Authorship:
Silvia Baecher (1), Michael Vogeser (1)
Institute of Laboratory Medicine, Hospital of the University of Munich (LMU)
| Short Abstract For decades immunoassays were applied in an attempt to quantify the cardiac glycoside ouabain in plasma of patients with cardiovascular conditions. This compound (CAS 630-60-4) was supposed to be of endogenous origin as a counterpart of exogenous cardiac glycosides such as digoxin. Using a fully validated, highly specific and extremely sensitive LC-MS/MS method we were able to show that ouabain cannot be present in relevant concentrations in human plasma - as claimed by immunoassay studies. |
Long Abstract
Plant derived cardiac glycosides with clinically relevant impact on cardiac output and rhythm have been recognized centuries ago with digoxin and ouabain being the most widely studied molecules. It was found that their pharmacological effect on the heart is mainly due to inhibition of the Na+/K+-ATPase of cardiomyocytes.

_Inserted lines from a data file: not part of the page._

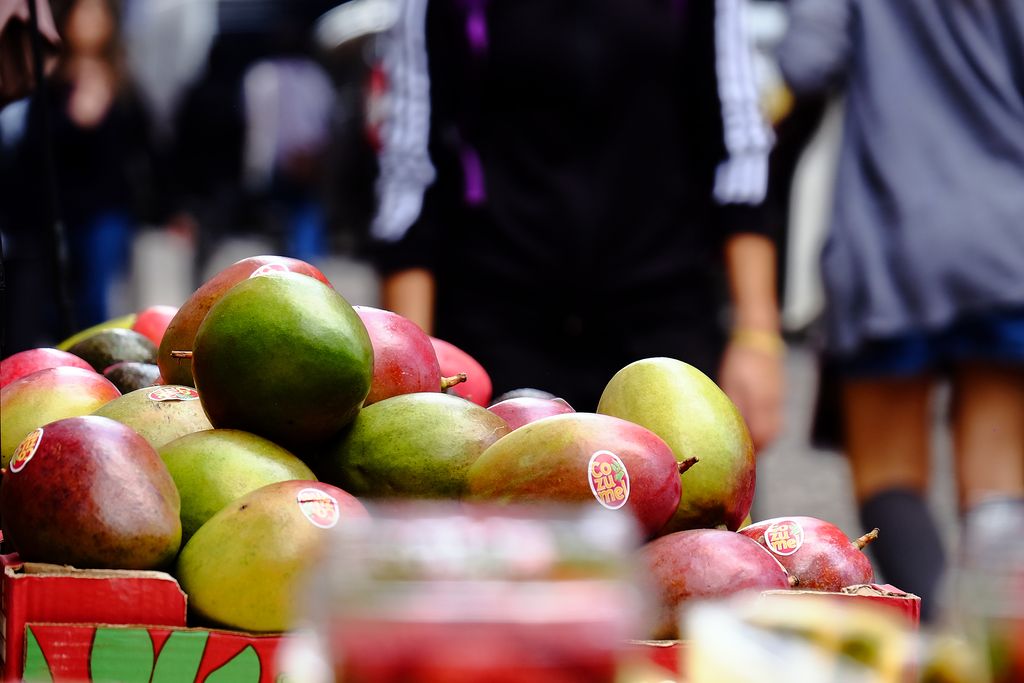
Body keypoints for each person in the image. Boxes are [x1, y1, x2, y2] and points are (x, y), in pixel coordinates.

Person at [367, 0, 784, 451]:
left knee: (693, 510)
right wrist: (412, 374)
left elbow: (739, 152)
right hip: (495, 328)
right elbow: (409, 173)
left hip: (664, 328)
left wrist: (757, 339)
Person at [777, 0, 1024, 621]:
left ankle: (946, 642)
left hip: (893, 235)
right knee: (998, 490)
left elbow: (806, 61)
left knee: (890, 478)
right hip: (1005, 232)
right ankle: (993, 653)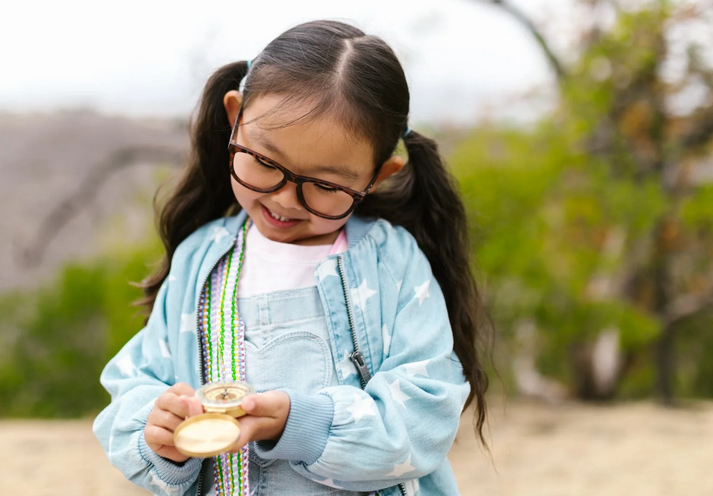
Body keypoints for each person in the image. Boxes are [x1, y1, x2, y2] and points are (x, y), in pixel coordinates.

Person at [93, 19, 490, 496]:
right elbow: (133, 391)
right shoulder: (201, 260)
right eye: (264, 162)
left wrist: (297, 423)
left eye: (324, 185)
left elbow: (424, 418)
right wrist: (159, 434)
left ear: (377, 176)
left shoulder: (392, 264)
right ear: (236, 118)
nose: (284, 200)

It is obviously tempting to speculate that endogenously formed compounds might exist which could modulate cardiac functions as the endogenous counterparts of xenobiotic cardiotonic steroids (by analogy to endocannabinoids as the endogenous ligands of cannabinoid receptors identified as the receptors of exogenous cannabinoids).
In 1991 a research group from the University of Maryland and the Upjohn Laboratories reported that ouabain (CAS 630-60-4), which was primarily found in the seed of Stropanthus gratus and the root/bark of Acokanthera ouabaio, seems to be indeed formed in the human body as an endogenous cardiotonic steroid. Immunoassays to quantify this endogenous ouabain in plasma of patients with cardiovascular conditions were developed by few groups. Based on these tests a large number of clinical studies were performed to characterize plasma levels of “endogenous ouabain” in health and disease. Since ouabain is a well defined small molecule we decided in 2011 to develop a LC-MS/MS method for the quantification of plasma ouabain, involving a commercially available stable isotope labelled internal standard. We were able to realize highest sensitivity of this test as verified by analysis of spiked calibrator samples with a lower limit of quantification of 1.7 pmol/L. The method was validated according to the FDA guidelines for the quantification of compounds in biomedical research. However, when analysing a large set of clinical samples from various patients’ populations and healthy individuals, ouabain was not detectable. This result indicates that endogenous ouabain – if it actually exists in the human circulation – would be present in only femtomolar concentration. We consequently investigated the original articles which describe the attempts to characterize compounds which were supposed to be ouabain and had to recognize that indeed there was never a conclusive identification shown for a preparation isolated from human plasma and looked upon as endogenous ouabain. The publication of our results in a peer reviewed journal raised a lively discussion about the non-existence of endogenous ouabain in native human plasma. From our results and this discussion it has to be concluded that more than thousand articles were published in medical journals about a non-existing compound. It seems likely that immunoassays claiming to quantify endogenous ouabain actually cross-react with so far unidentified endogenous compounds. The high specificity of detection realized by LC-MS/MS demonstrated to the scientific community that the hunt for and the identification of hypothetic endogenous cardiotonic compounds has to be re-initiated.
Our work highlights that the high specificity of mass spectrometric methods is of crucial importance for the integrity of results in biomedical research on endogenous small molecules.